In short, I write like this, with my hardened edges, from a life experiencing some of the less savoury things in this world.  As I said, I was there for a year.  I closed my eyes to what was going on; I accepted the homosexuals I worked with, and they accepted me, the only male hetero employed there.  The fellow I worked for, Victoria's kitchen manager, Edward, spent his Saturday and Sunday nights as a drag queen on the Detours stage ... and had some fame through the city and Western Canada as "Cricket."  When I worked with "him" in the kitchen, he was a he; and when I met "her" in the halls, she was a she.  That is how pronouns worked then.

So, I am not ignorant about the gay male lifestyle; nor am I entirely non-judgmental ... for, as I say, I saw things.  I saw heartache, and pain, and the after-effects of abuse against gay men.  As a hetero, who has the slightest of bi-leanings, I feel I can speak to the experience.

This is partly how Tamara and I, on our first day in Montreal, chose to look over "The Village" here.  A friend in Calgary had always spoke positively about it, but he had left it six years ago.  The Village is an area adjacent to the University of Quebec which has become a recluse for the homosexual community.  We were there on a Thursday afternoon, about three p.m. ... where we found it somewhat, um, disappointing.  There is some decoration, the usual excesses, especially the rainbow flag, emblem of inclusivity.  Unfortunately, however, the neighbourhood is anything but inclusive.

It has become, to put it coldly, a refuge for socially embittered gay men who have chosen to embrace a lifestyle of drugs and other forms of self-abuse, emboldened and blatant sexuality, refuse, slum conditions and quite a lot of unfriendliness.  We didn't need to be there long to witness the last being practiced by the residents.

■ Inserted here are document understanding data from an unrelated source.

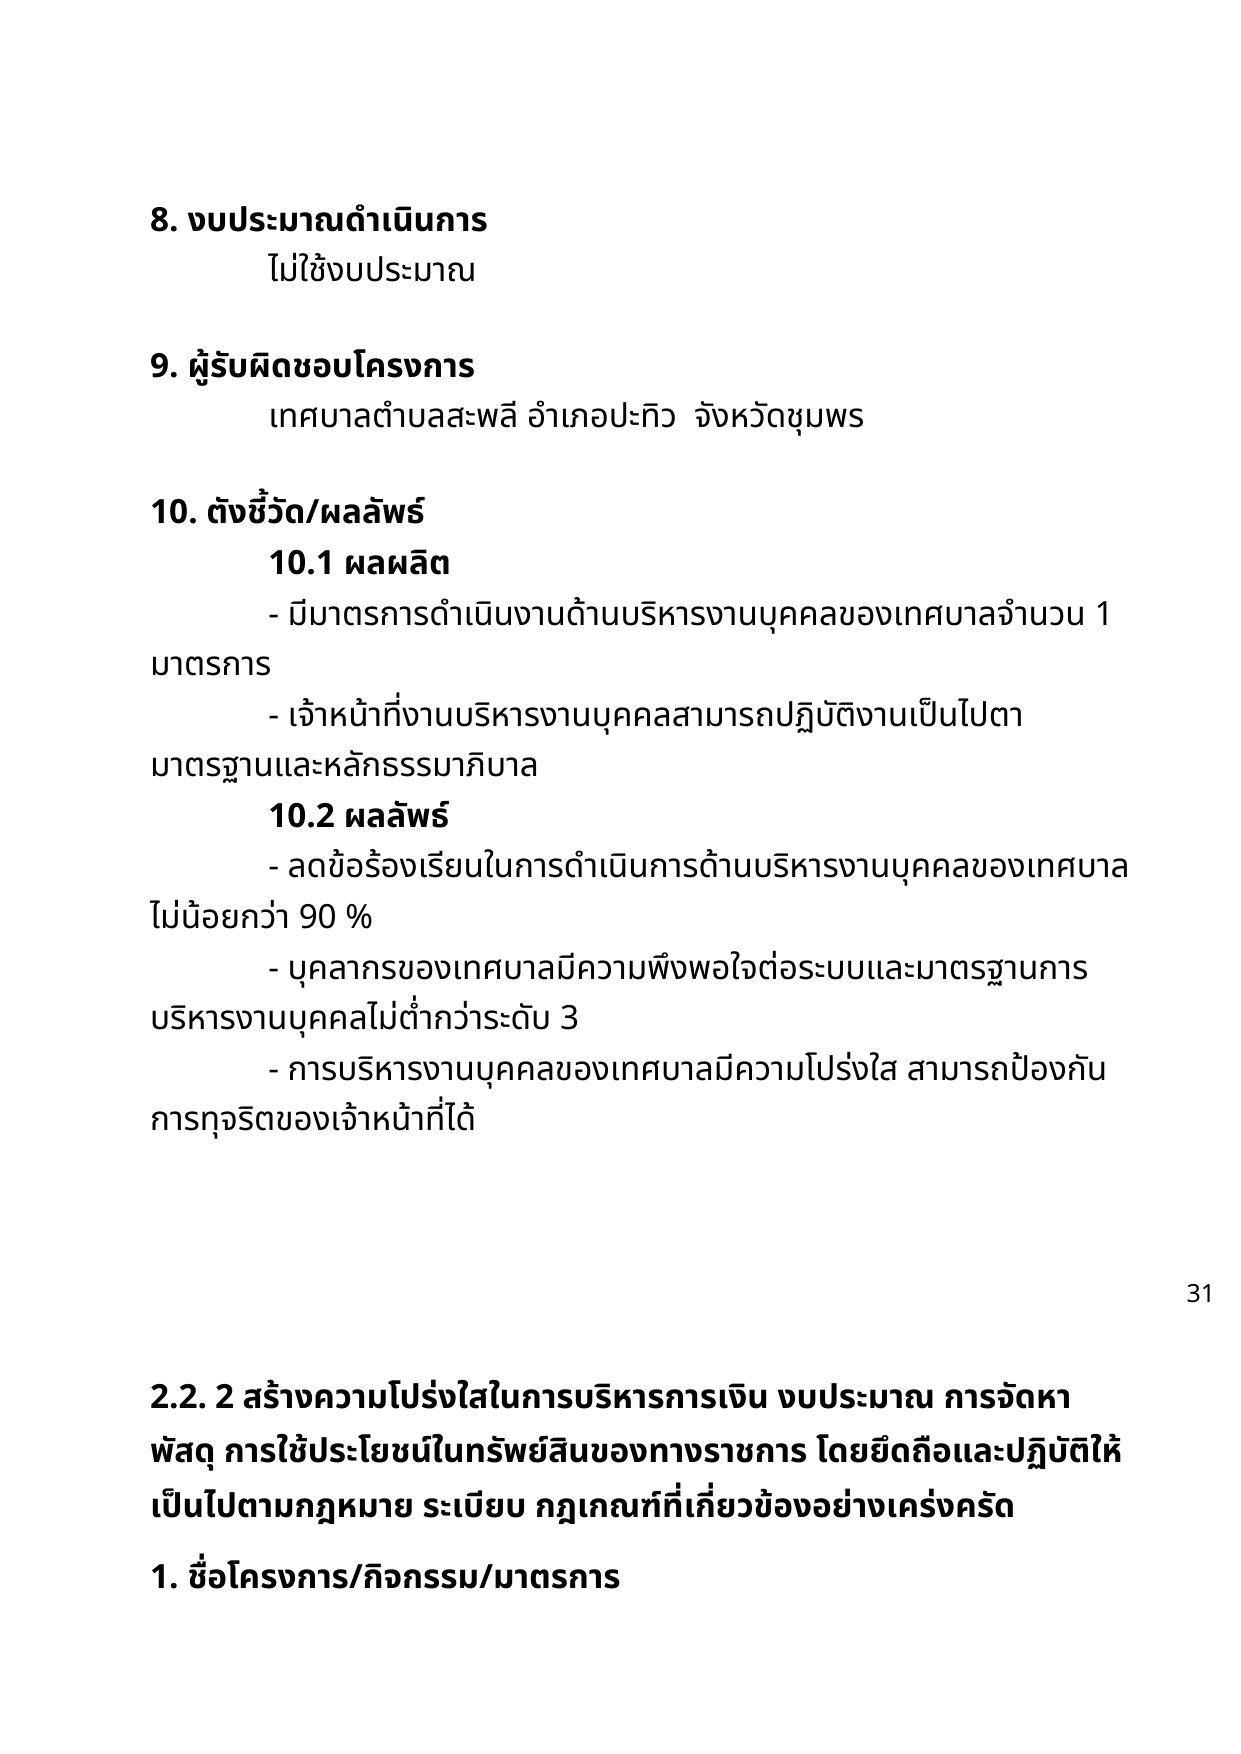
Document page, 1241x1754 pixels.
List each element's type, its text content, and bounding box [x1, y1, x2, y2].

text - มีมาตรการดำเนินงานด้านบริหารงานบุคคลของเทศบาลจำนวน 1 มาตรการ [150, 589, 1137, 691]
text เทศบาลตำบลสะพลี อำเภอปะทิว จังหวัดชุมพร [150, 392, 1137, 443]
text 8. งบประมาณดำเนินการ [150, 195, 1137, 246]
text 9. ผู้รับผิดชอบโครงการ [150, 342, 1137, 392]
text - บุคลากรของเทศบาลมีความพึงพอใจต่อระบบและมาตรฐานการบริหารงานบุคคลไม่ต่ำกว่าระดับ 3 [150, 943, 1137, 1045]
text 10. ตังชี้วัด/ผลลัพธ์ [150, 488, 1137, 539]
text 2.2. 2 สร้างความโปร่งใสในการบริหารการเงิน งบประมาณ การจัดหาพัสดุ การใช้ประโยชน์ในทรัพย์สินของทางราชการ โดยยึดถือและปฏิบัติให้เป็นไปตามกฎหมาย ระเบียบ กฎเกณฑ์ที่เกี่ยวข้องอย่างเคร่งครัด [150, 1373, 1137, 1532]
text - ลดข้อร้องเรียนในการดำเนินการด้านบริหารงานบุคคลของเทศบาลไม่น้อยกว่า 90 % [150, 842, 1137, 943]
text 10.1 ผลผลิต [150, 539, 1137, 589]
text 10.2 ผลลัพธ์ [150, 792, 1137, 842]
text - เจ้าหน้าที่งานบริหารงานบุคคลสามารถปฏิบัติงานเป็นไปตามาตรฐานและหลักธรรมาภิบาล [150, 691, 1137, 792]
text - การบริหารงานบุคคลของเทศบาลมีความโปร่งใส สามารถป้องกันการทุจริตของเจ้าหน้าที่ได้ [150, 1045, 1137, 1146]
text ไม่ใช้งบประมาณ [150, 246, 1137, 296]
text 1. ชื่อโครงการ/กิจกรรม/มาตรการ [150, 1553, 1137, 1603]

We could argue that much of this is forced on the people there, and I don't doubt that IS argue.d.  I don't intend to comment on the social dynamic, though while we've been in Montreal, whenever we've said that we entered the Village, comments on the social dynamic have been offered generously.  I'd only like to comment on the single pervasive image that could be seen everywhere, prolifically, often in forms that were up to 18 ft. high.  There was an iconic version, but this will do to express the image:


This is not inclusive.  Repeated excessively, it's visually and contextually ugly ... particularly presented next to a rainbow flag that's supposed to represent lesbians and questioning persons.  And that connection, between the image above and the flag is constant.  Whatever denigration that's perpetrated upon a community, there's little to explain or justify this particular atrocity being perpetrated upon a select group of overtly sexualized homosexual men upon every group on the rainbow flag, including other gay men.

Yet, of course, there's no solution.  The gay political agenda has no strategy for one group of gay males opposing other gay males for the "rights" that any subset may embrace.  The revulsion I heard expressed by openly gay professional males, with families, leading respectable lives, whose characters are thrown together with that of those males hoisting the naked male torso as their flag of choice is impossible to reconcile with the political rhetoric we hear expressed every day on the news, as gays struggle to protect their rights.  It's offensive.  It's abusive of other people.  And it's free to continue because the third flag that's waved next to the male torso and the rainbow is the one that reads, "You can do nothing to us that won't be named 'persecution' "  

It's a point that isn't being discussed, because no one, of any stripe, is allowed to discuss it.  Even as I write this, I risk earning the worst sort of hate, because I've expressed something that has offended MANY people.  Hate that will be justified because I've offended them.

Seems to me, there comes a time when being "offended" must cease to be a privilege held cruelly over other people.


P.S.,

I leave Montreal tonight.

1 comment:

  1. You've observed indignant selfishness two posts in a row. I hope that the better parts of your trip redeemed it overall.